Radio spectra of galaxies undergoing feedback by relativistic jets

The main aim of this project is to parallelise an existing Fortran program to take advantage of the parallel processing environment of the supercomputer raijin, located on the ANU campus.

The current program evaluates the radio spectrum of nonthermal jet plasma interacting with thermal gas in a clumpy inhomogeneous medium. The emissivity of the plasma is a power-law in frequency; the thermal gas is responsible for free-free absorption and this in turn produces a low frequency turnover in the spectrum. The location and spectral slope of the turnover are important diagnostics of the conditions in the thermal medium.

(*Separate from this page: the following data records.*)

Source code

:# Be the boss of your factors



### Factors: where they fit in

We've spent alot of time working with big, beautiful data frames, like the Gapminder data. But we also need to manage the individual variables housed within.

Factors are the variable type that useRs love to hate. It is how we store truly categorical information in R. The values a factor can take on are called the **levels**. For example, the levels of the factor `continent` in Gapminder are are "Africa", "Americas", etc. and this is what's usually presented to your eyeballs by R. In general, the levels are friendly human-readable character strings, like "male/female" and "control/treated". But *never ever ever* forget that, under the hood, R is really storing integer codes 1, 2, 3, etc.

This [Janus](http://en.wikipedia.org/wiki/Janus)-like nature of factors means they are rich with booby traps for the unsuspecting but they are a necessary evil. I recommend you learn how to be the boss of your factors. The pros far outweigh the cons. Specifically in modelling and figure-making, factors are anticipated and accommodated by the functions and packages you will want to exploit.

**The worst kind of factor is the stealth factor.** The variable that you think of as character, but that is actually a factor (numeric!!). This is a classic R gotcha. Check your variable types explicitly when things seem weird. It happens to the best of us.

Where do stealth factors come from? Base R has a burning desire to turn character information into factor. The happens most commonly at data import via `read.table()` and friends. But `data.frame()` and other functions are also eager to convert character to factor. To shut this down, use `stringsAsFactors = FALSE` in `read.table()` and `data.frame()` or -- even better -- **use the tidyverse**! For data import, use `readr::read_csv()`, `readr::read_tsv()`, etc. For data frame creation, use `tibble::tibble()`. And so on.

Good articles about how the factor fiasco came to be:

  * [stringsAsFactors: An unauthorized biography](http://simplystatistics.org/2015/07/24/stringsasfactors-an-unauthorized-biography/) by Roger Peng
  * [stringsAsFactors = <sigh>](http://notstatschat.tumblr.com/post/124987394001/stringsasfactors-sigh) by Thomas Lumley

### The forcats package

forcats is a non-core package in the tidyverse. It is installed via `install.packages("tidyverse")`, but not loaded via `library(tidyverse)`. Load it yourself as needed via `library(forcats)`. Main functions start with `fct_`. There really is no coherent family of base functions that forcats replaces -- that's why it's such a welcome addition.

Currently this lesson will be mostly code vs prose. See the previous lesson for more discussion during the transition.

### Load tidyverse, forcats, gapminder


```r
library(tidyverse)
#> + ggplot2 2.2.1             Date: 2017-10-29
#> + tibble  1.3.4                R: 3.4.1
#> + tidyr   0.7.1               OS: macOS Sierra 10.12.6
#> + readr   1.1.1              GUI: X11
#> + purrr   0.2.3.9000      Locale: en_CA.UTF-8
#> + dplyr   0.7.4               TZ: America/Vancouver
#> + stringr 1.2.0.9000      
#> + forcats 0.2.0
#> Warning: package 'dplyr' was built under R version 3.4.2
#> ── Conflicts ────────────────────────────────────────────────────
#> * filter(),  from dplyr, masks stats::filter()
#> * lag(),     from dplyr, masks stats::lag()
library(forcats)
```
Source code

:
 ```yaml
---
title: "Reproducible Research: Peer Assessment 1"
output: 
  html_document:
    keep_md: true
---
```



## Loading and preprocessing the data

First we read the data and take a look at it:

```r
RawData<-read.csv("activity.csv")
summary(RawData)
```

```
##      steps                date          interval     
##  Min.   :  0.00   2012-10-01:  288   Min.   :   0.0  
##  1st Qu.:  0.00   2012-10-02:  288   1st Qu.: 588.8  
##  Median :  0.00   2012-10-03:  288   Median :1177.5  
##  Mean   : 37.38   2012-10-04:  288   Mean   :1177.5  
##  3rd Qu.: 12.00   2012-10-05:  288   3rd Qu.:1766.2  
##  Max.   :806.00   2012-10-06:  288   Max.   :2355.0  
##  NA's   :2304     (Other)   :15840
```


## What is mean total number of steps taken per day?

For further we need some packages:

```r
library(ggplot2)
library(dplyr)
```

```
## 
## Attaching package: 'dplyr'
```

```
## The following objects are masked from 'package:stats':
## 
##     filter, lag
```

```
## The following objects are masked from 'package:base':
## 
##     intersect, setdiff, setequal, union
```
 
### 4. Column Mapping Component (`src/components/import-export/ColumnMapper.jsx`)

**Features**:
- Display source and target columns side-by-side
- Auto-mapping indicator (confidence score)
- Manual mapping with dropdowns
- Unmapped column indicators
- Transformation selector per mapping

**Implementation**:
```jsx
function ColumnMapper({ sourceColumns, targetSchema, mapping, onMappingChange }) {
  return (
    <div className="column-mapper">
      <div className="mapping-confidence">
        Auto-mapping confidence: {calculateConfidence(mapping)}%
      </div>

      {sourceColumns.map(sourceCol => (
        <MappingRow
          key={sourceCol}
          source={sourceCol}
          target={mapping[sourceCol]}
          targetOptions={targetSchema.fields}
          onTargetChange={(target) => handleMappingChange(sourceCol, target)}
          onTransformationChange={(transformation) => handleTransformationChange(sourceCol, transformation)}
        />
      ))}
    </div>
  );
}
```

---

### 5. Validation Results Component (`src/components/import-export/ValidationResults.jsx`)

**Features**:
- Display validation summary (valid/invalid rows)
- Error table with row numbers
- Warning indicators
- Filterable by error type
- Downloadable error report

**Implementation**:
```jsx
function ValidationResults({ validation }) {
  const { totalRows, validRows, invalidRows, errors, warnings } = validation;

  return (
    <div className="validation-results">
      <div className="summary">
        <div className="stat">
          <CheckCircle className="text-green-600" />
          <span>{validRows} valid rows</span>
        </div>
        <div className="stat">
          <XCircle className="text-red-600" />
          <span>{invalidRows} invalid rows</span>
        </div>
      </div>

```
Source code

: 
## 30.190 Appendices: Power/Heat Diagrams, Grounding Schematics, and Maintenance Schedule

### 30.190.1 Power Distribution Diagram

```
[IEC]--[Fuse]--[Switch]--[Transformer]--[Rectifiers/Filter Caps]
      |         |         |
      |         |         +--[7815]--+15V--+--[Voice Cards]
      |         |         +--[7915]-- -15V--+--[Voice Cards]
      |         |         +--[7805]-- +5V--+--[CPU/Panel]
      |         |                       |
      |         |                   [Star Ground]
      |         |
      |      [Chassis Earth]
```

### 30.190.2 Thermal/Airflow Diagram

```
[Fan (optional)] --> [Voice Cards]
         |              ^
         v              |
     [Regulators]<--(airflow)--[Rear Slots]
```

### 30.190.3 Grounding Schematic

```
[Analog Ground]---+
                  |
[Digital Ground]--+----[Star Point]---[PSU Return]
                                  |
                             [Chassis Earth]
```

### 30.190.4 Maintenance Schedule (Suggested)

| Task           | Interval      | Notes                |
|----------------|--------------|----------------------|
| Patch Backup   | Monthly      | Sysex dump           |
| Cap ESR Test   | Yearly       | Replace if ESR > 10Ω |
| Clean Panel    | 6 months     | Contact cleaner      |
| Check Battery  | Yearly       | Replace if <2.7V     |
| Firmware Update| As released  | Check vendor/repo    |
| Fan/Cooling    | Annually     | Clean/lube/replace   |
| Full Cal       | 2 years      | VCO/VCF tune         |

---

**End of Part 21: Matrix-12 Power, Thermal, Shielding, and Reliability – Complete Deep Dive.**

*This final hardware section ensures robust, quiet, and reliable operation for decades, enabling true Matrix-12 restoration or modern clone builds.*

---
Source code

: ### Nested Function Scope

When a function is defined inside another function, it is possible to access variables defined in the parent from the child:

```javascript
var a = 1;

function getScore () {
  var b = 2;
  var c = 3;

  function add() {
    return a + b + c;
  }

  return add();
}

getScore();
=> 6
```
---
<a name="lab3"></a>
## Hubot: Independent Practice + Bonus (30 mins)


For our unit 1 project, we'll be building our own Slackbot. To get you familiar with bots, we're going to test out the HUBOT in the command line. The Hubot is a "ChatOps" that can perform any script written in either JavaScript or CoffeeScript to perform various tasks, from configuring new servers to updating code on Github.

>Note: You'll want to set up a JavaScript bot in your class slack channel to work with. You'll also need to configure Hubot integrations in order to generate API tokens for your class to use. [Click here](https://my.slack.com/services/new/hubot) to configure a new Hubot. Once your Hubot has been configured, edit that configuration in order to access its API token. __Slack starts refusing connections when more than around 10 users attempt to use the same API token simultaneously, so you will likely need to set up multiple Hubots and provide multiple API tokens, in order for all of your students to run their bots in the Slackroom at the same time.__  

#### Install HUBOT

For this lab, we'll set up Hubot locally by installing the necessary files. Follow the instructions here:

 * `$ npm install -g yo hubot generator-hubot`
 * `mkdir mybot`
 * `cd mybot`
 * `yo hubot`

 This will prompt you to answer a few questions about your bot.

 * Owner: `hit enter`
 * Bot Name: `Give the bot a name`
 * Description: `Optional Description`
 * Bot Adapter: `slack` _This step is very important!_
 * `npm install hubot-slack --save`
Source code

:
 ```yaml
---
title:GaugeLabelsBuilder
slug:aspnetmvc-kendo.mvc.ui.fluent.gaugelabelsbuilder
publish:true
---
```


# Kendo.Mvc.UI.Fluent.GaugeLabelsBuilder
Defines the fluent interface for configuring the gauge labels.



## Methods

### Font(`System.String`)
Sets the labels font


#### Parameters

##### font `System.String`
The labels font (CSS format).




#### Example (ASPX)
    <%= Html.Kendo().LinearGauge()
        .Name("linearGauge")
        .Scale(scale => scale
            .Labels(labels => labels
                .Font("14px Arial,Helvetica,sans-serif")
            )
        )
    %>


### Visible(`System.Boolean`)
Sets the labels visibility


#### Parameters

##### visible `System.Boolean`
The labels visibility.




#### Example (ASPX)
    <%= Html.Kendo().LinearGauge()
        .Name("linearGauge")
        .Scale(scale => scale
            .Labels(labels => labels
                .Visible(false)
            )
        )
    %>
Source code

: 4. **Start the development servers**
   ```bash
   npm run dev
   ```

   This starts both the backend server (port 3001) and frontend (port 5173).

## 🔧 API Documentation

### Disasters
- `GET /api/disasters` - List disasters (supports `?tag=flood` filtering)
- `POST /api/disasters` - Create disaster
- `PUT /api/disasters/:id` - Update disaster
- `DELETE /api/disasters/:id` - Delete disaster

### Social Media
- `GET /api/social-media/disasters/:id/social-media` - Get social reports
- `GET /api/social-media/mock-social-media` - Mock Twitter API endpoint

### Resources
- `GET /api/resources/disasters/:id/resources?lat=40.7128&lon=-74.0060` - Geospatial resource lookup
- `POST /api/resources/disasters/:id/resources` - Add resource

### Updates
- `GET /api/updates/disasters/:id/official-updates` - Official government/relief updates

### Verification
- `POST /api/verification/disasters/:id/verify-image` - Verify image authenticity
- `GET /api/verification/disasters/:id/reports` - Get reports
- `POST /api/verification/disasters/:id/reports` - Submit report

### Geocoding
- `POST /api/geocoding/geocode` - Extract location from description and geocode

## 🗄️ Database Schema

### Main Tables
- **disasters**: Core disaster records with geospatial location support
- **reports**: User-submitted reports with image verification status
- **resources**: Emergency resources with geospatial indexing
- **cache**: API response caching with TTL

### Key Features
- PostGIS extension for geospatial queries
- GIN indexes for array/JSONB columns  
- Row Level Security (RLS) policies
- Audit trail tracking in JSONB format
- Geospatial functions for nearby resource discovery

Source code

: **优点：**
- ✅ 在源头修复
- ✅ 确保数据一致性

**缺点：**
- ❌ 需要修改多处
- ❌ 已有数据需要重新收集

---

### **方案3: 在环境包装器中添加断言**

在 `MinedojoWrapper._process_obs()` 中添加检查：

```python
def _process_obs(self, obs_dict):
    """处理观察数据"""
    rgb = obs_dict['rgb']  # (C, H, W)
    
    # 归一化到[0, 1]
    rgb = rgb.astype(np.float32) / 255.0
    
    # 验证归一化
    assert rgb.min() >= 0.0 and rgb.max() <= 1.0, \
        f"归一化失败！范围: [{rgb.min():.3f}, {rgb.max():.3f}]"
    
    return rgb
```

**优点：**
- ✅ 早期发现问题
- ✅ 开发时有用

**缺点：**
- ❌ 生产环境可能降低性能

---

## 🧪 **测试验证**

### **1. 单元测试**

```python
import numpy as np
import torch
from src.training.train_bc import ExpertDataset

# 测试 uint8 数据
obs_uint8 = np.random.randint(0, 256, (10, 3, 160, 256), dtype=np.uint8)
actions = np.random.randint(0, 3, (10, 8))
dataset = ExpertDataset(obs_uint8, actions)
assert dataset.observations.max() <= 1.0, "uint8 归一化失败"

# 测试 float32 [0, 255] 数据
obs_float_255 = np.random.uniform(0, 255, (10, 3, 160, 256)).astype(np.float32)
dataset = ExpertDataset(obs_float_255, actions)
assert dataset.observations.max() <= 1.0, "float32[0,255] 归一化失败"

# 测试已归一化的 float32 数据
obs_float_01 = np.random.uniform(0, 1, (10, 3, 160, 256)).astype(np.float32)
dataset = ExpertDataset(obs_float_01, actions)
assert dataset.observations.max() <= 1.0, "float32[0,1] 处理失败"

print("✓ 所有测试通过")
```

The existing program traces rays through the volume, perpendicular to the jet axis and evaluates the spectrum along each ray. It then sums up the contribution from each ray to produce a spectrum of the entire source.

The current program takes several hours to run in single processor mode. This could be shortened considerably by using OpenMP or MPI to make the time consuming part of the program work in parallel.

Other features to be pursued if there is enough time include

  1. Spectra from specified regions
  2. Other directions of rays (i.e. not perpendicular to jet axis)

For more information about this potential research topic or activity, or to discuss any related research area, please contact the supervisor.

Figure Caption: Mid-plane density slice of a 1045 erg s-1 jet (blue colour) powering its way through a clumpy medium populated with dense clouds (yellow and red). The colour bar indicates the value of log (number density). The clouds are responsible for the free-free absorption of the radio emission from the non-thermal jet plasma and this determines the resulting spectrum.